We’re all familiar with the world wide web, but what about the wood wide web? Turns out that trees exchange information and nutrients throughout a forest via vast fungal webs. Is not such interconnection also true for Boxerwood?


We too are locally rooted yet also thrive as a nexus of exchange. In anycase, all of us at Boxerwood were charmed this fall when two colleagues created a new outdoor program that embodied this concept of interconnectivity with help from almost 200 6th graders yogis.


The opportunity arose as part of a day-long program at Douthat State Park, as organized by physical education teachers at Maury River Middle School who aspire to introduce all Rockbridge County kids to outdoor recreation. In addition to fishing, orienteering, and hiking, the kids had a try at Earth Yoga. Led by Boxerwood educators and certified yoga instructors Karen Stanley and Caroline Coons, students created many poses mirroring ecological concepts.

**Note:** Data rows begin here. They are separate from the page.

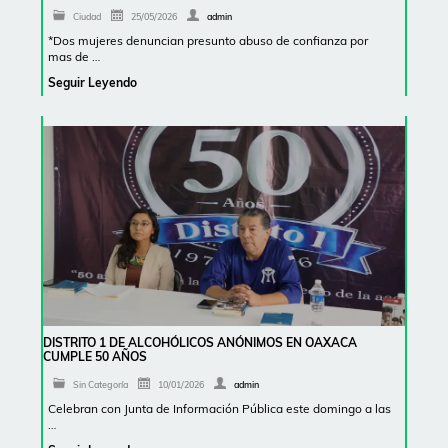
Ciudad
25/05/2026
admin
*Dos mujeres denuncian presunto abuso de confianza por
mas de …
Seguir Leyendo
DISTRITO 1 DE ALCOHÓLICOS ANÓNIMOS EN OAXACA
CUMPLE 50 AÑOS
Sin Categoría
10/01/2026
admin
Celebran con Junta de Información Pública este domingo a las
…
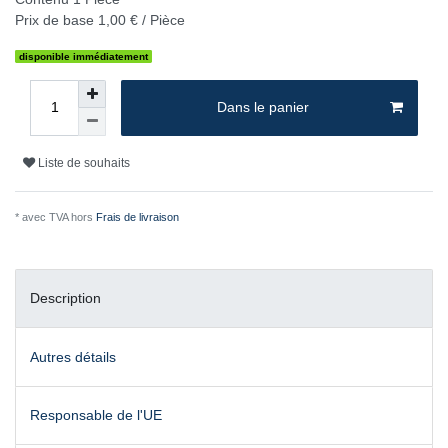
Prix de base
1,00 € / Pièce
disponible immédiatement
Dans le panier
Liste de souhaits
* avec TVA hors
Frais de livraison
Description
Autres détails
Responsable de l'UE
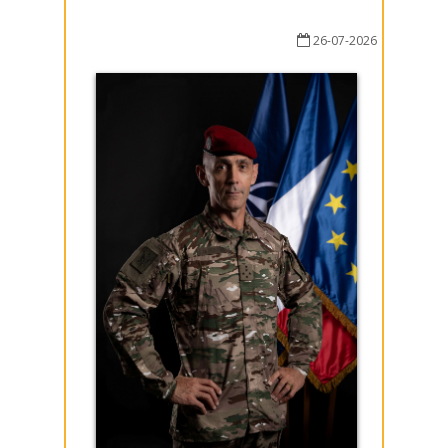
26-07-2026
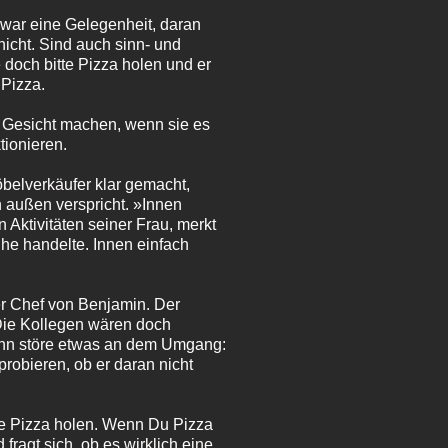
 war eine Gelegenheit, daran
icht. Sind auch sinn- und
 doch bitte Pizza holen und er
 Pizza.
s Gesicht machen, wenn sie es
tionieren.
belverkäufer klar gemacht,
n außen verspricht. »Innen
Aktivitäten seiner Frau, merkt
he handelte. Innen einfach
er Chef von Benjamin. Der
Die Kollegen wären doch
r ihn störe etwas an dem Umgang:
obieren, ob er daran nicht
ine Pizza holen. Wenn Du Pizza
fragt sich, ob es wirklich eine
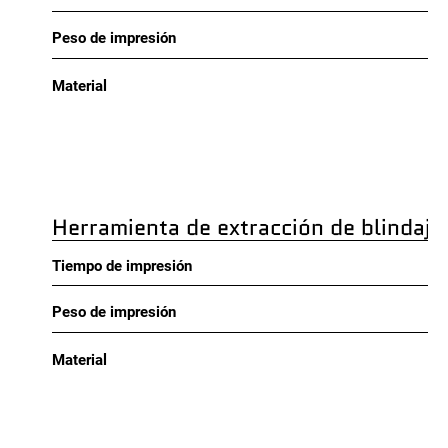
Peso de impresión
Material
Herramienta de extracción de blindaj
Tiempo de impresión
Peso de impresión
Material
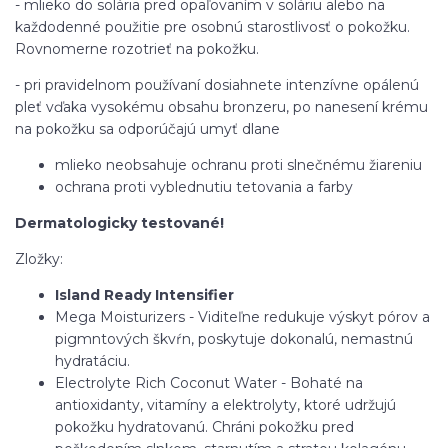
- mlieko do solária pred opaľovaním v soláriu alebo na
každodenné použitie pre osobnú starostlivosť o pokožku.
Rovnomerne rozotrieť na pokožku.
- pri pravidelnom používaní dosiahnete intenzívne opálenú
pleť vďaka vysokému obsahu bronzeru, po nanesení krému
na pokožku sa odporúčajú umyť dlane
mlieko neobsahuje ochranu proti slnečnému žiareniu
ochrana proti vyblednutiu tetovania a farby
Dermatologicky testované!
Zložky:
Island Ready Intensifier
Mega Moisturizers - Viditeľne redukuje výskyt pórov a
pigmntových škvŕn, poskytuje dokonalú, nemastnú
hydratáciu.
Electrolyte Rich Coconut Water - Bohaté na
antioxidanty, vitamíny a elektrolyty, ktoré udržujú
pokožku hydratovanú. Chráni pokožku pred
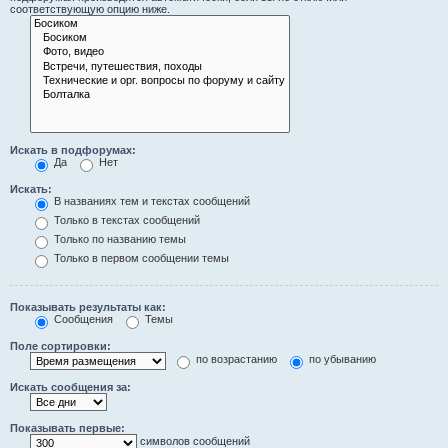
соответствующую опцию ниже.
Искать в подфорумах:
Да
Нет
Искать:
В названиях тем и текстах сообщений
Только в текстах сообщений
Только по названию темы
Только в первом сообщении темы
Показывать результаты как:
Сообщения
Темы
Поле сортировки:
по возрастанию
по убыванию
Искать сообщения за:
Показывать первые:
символов сообщений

Working in teams, the students first created archways to share weight, illustrating the keystone concept. Along the way, they also learned that the white oak tree under which they practiced can be host to 557 species of caterpillars – thus itself a keystone species of wild splendor and value.


The youths then played a game that illustrated that overarching concept of interconnectivity. As Caroline Coons explains it, kids standing inside the hoola hoops were individual trees. Straps attached to each hoop represented the mycelium (fungus) that connect tree roots across a forest and thus function as a wood wide web. Kids held onto the straps as the mycelium, the fungal network.


After building the network, the youths played a game to demonstrate how trees communicate using their mycelium systems, using balls to represented tree signals. When one tree signaled distress because aphids were eating its leaves, the kids rolled balls along the mycelium straps to share the distress signal to other trees. This pattern, observed by science, has enabled other trees to produce bitter tasting leaves, thus protecting themselves from predation.


In essence our day in the park was nature yoga play meets ecology with cooperative learning and laughter from start to finish. Thank you, Caroline and Karen!